Published May 22, 2007 11:24 pm -
BIA rejects Cherokee amendment
Amendment removed federal government from approval process
By Donna Hales
Phoenix Staff Writer
The Bureau of Indian Affairs rejected a Cherokee amendment removing the federal government from having to approve any constitutional amendment.
Cherokee Principal Chief Chad Smith dismissed the ruling’s effectiveness saying the Cherokee Nation Supreme Court already ruled the Bureau of Indian Affairs had no authority to approve the tribal constitution.
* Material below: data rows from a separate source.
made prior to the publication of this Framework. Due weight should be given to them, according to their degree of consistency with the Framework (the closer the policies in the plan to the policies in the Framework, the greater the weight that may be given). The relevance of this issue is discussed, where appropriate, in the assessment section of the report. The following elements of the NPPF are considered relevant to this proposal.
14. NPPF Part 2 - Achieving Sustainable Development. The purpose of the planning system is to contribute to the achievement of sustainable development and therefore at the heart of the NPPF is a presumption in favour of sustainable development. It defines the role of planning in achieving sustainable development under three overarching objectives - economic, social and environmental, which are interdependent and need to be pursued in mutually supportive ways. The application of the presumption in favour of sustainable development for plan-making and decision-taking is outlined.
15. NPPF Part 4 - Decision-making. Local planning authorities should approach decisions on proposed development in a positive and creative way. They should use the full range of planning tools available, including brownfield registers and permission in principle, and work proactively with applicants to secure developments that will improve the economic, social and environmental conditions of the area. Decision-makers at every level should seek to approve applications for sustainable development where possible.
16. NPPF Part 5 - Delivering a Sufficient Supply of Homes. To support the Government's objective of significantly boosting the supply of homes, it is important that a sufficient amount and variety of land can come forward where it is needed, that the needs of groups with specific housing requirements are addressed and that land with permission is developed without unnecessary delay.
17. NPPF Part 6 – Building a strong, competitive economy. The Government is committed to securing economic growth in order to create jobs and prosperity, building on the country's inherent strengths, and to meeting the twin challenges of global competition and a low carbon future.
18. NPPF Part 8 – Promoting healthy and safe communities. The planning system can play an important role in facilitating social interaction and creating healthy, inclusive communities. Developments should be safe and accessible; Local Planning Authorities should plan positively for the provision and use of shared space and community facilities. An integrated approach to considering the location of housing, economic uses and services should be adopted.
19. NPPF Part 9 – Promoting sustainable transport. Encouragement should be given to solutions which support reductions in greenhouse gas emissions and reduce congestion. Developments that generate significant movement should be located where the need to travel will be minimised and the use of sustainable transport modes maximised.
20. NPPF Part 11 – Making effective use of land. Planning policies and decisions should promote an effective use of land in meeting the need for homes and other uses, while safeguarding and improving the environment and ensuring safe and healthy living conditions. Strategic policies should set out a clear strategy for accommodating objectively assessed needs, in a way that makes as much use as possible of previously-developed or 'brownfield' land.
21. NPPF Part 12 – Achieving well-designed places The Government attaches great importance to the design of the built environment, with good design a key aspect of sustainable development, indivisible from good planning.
U.S. Assistant Secretary of Indian Affairs Carl J. Artman wrote the Cherokee chief Monday. Artman wrote he was concerned that approval of the 2003 amendment “at this time would be used by some as a validation or evidence of legitimacy of the Cherokee Nation’s removal of its Freedmen members from the tribe in apparent violation of the 1866 treaty.
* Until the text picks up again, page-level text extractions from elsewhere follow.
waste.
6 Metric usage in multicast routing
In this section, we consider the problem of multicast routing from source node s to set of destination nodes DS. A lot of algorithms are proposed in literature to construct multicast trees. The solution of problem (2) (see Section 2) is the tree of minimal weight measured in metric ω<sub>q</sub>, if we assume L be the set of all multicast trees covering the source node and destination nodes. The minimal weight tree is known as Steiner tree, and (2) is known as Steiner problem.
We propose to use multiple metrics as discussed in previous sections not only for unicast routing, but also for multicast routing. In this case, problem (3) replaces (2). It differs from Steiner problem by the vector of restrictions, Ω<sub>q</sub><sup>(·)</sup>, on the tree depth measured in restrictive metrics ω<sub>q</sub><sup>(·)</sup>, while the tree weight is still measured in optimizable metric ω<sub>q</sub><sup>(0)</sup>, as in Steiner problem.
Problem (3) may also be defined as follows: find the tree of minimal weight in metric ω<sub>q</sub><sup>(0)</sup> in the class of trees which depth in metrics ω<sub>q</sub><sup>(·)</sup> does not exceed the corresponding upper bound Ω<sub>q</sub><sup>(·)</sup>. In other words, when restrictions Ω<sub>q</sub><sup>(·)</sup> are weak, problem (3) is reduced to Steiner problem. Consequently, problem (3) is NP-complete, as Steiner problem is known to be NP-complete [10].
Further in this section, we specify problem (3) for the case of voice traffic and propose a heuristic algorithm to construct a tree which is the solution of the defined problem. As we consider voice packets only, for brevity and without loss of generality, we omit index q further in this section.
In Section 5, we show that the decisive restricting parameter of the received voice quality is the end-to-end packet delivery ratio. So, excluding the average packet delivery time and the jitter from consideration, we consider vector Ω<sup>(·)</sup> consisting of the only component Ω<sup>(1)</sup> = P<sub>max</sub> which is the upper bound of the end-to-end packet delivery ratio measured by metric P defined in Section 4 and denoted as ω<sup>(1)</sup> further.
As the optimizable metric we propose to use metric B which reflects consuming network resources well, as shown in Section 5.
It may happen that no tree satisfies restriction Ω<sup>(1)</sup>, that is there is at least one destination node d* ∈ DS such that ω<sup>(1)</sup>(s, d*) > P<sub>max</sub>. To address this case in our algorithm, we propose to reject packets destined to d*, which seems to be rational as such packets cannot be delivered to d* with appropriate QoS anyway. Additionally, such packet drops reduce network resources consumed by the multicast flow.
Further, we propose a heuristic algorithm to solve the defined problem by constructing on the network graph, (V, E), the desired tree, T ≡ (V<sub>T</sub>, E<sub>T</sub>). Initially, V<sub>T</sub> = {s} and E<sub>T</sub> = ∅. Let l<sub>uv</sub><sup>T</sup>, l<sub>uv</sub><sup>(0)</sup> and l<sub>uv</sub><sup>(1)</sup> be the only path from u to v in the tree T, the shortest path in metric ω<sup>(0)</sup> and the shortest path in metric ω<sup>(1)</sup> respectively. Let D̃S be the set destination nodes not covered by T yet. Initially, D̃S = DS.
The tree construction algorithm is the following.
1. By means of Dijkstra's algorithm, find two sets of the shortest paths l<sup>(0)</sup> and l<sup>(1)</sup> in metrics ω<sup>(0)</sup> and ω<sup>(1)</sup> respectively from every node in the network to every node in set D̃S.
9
“Therefore, I cannot approve the 2003 amendment knowing it may provide the basis for violating the terms and intent of the 1866 treaty.”
Smith said Tribal courts ruled that the Cherokee Nation could take away the approval authority it had granted the federal government in the 1975 Constitution.
It is insulting and wrong, and the Nation will take all appropriate steps to defend its nationhood and right to self-determination, Smith said.
The decision was not taken lightly, Artman wrote Smith.
The United States 1866 treaty with the Cherokee Nation is somewhat unusual in that it required the Cherokee Nation recognize the rights of individual Freedmen. That was in exchange for tribal amnesty and the continuation of the government-to-government relationship between the United States and the Nation, Artman wrote.
Jon Velie, the attorney representing a group of Freedmen in a case before the federal court in the District of Columbia, pointed out that the tribal Supreme Court as it stands now with five members came into existence under the 2003 constitution.
Earlier the tribe’s highest court, the Judicial Appeals Tribunal, had ruled 2-1 that the Freedmen had full Cherokee citizenship rights, Velie said.
Velie said the BIA’s decision is nothing new.
“They didn’t recognize the amendment before,” he said.
And Smith is not saying the March 3 election to oust the Freedmen was wrong, Velie said.
Instead, Smith’s administration is saying “we’re going to temporarily back off and get this election (June 23 tribal election) in, and we’ll deal with it (Freedmen issue) later,” Velie said.